France
The Japanese Paradox
2018
Argentic paper
17.8 x 24cm
Yky uses photography to symbolize urban resilience. His works are generally presented as diptychs, a series of two images (a stage 1 image and a stage 2 image) that combine to make one piece. The first photograph (stage 1) illustrats a hazard. This image is developed using a traditional chemical development technique employed in photographic darkrooms which fixes light and darks onto the photographic paper a permanent way. The second image (stage 2) is an image of that same hazard but produced using an iteration of the chemical development process that does not fix the lights and darks of the image in a permanent way causing them to forever change depending on the light in their environment. The stage 2 image is developed on silver photographic paper where some areas of paper are chemically treated with fixing or developer agents at given dilution and time, and some are not. As a result, when exposed to light the entire image continues to develop in a way that dependent on the brightness, the UV index, and the refraction angle of light on the paper. This unpredictable development due to a multi-parameter process mirrors the elements of urban change and resilience. In these works, light symbolizes the hazard.
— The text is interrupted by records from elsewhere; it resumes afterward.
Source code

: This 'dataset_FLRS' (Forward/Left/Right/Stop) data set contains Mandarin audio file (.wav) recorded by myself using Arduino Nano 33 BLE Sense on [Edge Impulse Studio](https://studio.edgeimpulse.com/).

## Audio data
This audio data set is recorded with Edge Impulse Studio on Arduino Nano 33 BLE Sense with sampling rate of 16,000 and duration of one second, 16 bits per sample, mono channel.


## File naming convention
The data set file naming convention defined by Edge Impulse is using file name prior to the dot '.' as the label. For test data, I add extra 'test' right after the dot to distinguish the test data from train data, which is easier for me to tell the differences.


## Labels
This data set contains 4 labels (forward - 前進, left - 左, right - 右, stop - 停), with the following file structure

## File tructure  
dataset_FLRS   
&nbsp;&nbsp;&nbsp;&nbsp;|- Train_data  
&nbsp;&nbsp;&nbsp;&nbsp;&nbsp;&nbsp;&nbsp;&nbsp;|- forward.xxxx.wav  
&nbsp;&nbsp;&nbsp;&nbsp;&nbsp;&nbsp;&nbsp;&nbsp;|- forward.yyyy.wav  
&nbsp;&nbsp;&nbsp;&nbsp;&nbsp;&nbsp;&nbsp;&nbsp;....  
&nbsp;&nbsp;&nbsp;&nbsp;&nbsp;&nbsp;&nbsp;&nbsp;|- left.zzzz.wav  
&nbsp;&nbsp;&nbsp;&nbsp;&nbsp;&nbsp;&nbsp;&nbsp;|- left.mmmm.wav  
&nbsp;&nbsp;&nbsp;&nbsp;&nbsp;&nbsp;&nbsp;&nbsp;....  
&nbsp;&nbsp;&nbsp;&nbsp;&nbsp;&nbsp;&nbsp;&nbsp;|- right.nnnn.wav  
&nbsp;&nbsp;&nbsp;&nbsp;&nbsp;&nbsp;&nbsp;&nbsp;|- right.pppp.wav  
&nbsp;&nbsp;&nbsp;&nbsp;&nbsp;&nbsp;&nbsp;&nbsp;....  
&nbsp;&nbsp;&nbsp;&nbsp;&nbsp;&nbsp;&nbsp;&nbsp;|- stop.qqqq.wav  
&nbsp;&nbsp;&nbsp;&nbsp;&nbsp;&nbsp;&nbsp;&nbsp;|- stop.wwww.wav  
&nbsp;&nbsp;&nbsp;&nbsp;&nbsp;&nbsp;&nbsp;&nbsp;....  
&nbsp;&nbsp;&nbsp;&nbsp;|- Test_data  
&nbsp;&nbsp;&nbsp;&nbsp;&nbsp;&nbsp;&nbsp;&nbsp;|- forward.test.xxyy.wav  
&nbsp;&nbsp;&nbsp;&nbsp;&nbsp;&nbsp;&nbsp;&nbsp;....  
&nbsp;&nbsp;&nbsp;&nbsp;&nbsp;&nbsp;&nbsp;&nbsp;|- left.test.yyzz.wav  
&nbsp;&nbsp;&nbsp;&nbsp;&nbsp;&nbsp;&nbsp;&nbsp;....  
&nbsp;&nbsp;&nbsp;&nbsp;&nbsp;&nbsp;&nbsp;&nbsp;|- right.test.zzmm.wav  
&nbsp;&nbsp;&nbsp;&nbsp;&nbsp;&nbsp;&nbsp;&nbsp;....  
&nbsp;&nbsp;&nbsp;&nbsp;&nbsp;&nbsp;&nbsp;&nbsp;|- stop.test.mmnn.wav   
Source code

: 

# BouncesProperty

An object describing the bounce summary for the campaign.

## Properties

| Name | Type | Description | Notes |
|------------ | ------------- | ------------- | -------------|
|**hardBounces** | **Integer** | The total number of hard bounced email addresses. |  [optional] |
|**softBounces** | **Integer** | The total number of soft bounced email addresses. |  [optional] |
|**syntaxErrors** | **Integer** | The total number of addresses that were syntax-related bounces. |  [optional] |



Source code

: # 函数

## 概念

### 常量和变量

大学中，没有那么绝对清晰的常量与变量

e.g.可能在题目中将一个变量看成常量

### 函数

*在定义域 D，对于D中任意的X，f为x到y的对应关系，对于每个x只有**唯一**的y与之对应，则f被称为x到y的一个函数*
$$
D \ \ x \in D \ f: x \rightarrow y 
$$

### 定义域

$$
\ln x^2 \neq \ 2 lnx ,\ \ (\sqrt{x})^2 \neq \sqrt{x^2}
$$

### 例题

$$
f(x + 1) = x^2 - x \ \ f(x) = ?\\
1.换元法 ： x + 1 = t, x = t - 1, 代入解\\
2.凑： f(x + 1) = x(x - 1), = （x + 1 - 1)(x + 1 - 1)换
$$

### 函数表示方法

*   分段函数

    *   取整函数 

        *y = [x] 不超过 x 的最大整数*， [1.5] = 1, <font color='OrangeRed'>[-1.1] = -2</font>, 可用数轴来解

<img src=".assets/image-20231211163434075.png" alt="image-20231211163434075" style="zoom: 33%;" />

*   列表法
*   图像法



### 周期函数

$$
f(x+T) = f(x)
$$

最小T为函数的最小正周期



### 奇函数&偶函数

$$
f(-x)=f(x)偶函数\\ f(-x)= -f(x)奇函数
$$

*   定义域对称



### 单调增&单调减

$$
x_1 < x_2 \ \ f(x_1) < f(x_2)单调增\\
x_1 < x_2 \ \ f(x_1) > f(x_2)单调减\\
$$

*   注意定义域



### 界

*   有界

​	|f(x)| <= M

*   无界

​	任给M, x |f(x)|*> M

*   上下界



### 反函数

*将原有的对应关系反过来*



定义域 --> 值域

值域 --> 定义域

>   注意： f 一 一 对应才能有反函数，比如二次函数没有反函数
Considering himself a “citizen artist” Yky came to photography as he was seeking a better way to communicate the risks, hazards, and needs of urban resilience. The entire basis of this work is that the images can never be stable. This recalls that the stability of an urban space, though resilient, can never be taken as granted.
The Japanese Paradox in particular makes reference to the The Great Wave off Kanagawa, a famous woodblock print from the artist Hokusai, thought to have been published sometime between 1829 and 1833, in the late Edo period. On his piece, Yky states:
The great wave of Hokusai should be understood for its symbolic meaning, as almighty nature. The first picture presents an appropriate equilibrium between nature, human faith, and urban hazards. The second image questions the readiness to disaster risk with urban life being washed over by the wave. What does readiness look like?
Select Previous Exhibitions
*Yky is an emerging artist, this exhibition is his first international show.